Не откладывая, Фирсов пошел сам к форсунщику. Тот возился с вентилями ревущих форсунок и не слышал, как Фирсов несколько раз окликнул его. Он обернулся, когда мастер властно тронул его за плечо. Молодой форсунщик с красноватым от постоянной близости к огню лицом, торопливо вытирая паклей руки, пошел за мастером.

— Разве так за печью смотрят? — с укором сказал Фирсов, когда они на несколько шагов отошли от печи. — Упустил тепло — теперь вот поднимай. Учу вас, учу! Неужели мне каждую смену дежурить надо?

Форсунщик виновато молчал.

— Разве это только мое дело? — ворчливо продолжал мастер. — Сами говорите, что соревноваться надо, проплав поднимать. Ну, пойдем вместе посмотрим.

Минут пятнадцать он вместе с форсунщиком налаживал и регулировал подачу топлива.

— Внимательно следить надо, — наставительно сказал он. — Да больше думать, присматриваться, а не так — шаляй-валяй.

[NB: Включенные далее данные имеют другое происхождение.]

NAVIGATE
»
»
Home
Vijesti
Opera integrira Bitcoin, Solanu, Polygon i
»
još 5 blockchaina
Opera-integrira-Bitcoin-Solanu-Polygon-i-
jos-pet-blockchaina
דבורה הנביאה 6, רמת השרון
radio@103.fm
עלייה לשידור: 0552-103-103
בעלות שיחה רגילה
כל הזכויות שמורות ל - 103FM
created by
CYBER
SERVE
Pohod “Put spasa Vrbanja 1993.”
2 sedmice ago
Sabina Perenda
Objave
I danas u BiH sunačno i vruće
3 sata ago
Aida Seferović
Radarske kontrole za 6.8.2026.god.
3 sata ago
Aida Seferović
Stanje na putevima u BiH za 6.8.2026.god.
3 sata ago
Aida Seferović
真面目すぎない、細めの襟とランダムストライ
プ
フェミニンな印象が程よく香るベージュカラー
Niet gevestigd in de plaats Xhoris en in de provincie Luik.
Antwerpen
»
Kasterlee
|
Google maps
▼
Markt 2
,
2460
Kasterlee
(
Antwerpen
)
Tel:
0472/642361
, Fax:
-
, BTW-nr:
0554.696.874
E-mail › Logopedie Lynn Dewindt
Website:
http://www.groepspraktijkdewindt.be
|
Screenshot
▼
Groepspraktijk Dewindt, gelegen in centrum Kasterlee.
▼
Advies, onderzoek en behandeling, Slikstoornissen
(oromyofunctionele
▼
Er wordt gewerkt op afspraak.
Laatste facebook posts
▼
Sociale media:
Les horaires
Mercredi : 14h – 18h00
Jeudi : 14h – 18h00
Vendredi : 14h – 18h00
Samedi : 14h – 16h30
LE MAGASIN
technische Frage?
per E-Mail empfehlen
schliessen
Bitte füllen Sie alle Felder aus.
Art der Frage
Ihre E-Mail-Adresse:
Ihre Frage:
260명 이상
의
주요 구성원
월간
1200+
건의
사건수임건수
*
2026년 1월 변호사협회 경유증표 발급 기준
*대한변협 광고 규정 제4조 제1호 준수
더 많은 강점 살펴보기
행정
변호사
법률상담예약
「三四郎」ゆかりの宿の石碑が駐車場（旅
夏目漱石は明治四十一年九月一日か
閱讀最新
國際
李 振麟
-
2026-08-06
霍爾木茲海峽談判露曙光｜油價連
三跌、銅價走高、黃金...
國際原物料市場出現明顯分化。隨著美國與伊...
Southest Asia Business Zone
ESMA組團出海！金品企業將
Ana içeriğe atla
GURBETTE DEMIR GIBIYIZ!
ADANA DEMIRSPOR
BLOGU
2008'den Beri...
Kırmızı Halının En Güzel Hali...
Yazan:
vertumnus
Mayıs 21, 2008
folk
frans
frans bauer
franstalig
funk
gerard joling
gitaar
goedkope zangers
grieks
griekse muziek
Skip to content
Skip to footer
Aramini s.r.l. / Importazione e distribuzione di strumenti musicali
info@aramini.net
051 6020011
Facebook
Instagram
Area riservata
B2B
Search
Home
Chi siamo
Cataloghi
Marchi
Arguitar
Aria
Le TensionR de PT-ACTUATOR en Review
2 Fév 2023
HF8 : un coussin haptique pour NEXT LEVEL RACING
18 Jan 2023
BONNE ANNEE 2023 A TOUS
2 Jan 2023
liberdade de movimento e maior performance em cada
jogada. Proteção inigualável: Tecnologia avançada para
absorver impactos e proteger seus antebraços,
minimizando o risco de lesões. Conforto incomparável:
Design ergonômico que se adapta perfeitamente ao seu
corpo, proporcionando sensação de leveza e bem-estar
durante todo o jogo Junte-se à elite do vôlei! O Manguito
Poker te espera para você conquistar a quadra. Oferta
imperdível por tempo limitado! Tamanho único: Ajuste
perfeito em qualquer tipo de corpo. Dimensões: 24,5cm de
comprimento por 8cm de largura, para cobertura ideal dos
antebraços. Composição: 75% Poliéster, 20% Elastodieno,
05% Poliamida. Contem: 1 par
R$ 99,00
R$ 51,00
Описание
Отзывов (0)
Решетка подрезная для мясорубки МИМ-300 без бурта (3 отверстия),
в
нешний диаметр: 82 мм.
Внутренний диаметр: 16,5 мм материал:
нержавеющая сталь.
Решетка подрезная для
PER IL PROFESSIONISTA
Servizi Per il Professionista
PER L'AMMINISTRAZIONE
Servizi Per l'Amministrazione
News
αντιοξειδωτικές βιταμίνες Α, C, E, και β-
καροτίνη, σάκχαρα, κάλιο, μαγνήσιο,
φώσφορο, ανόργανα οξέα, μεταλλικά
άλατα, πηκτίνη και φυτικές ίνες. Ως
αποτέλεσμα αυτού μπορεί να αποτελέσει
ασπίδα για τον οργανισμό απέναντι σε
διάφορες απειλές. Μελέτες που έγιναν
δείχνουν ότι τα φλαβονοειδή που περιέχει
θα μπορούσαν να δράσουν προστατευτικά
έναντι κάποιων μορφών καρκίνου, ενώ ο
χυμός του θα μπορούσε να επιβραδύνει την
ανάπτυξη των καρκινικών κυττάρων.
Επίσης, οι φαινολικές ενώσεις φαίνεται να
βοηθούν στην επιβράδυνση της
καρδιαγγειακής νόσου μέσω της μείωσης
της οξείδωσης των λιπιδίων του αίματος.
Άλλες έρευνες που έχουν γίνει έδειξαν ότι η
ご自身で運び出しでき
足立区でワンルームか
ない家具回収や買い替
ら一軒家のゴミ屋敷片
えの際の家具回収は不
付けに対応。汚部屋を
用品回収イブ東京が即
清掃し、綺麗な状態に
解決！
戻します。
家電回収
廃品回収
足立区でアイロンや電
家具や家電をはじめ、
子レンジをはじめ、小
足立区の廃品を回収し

Василий Петрович опять поднялся на колошниковую площадку проверить, как выполняются Коробкиным его приказания. К нему подошел засыпщик Чувашев. На черном от пыли лице ярко блестели белки молодых, веселых глаз.

— Посмотри, мастер, мою выдумку! — крикнул он. — В три раза больше огарка засыпаем.

Фирсов замотал головой.

— После, после…

Приближалось время выпуска штейна. Фирсов торопился проверить, все ли готово к приему металла. Он уже забыл, что шел встречать сына, что вовсе не собирался задерживаться в цехе. Минут через тридцать Василий Петрович забежал в конторку отдохнуть. Коробкин кричал в телефонную трубку диспетчеру о ковшах для шлака.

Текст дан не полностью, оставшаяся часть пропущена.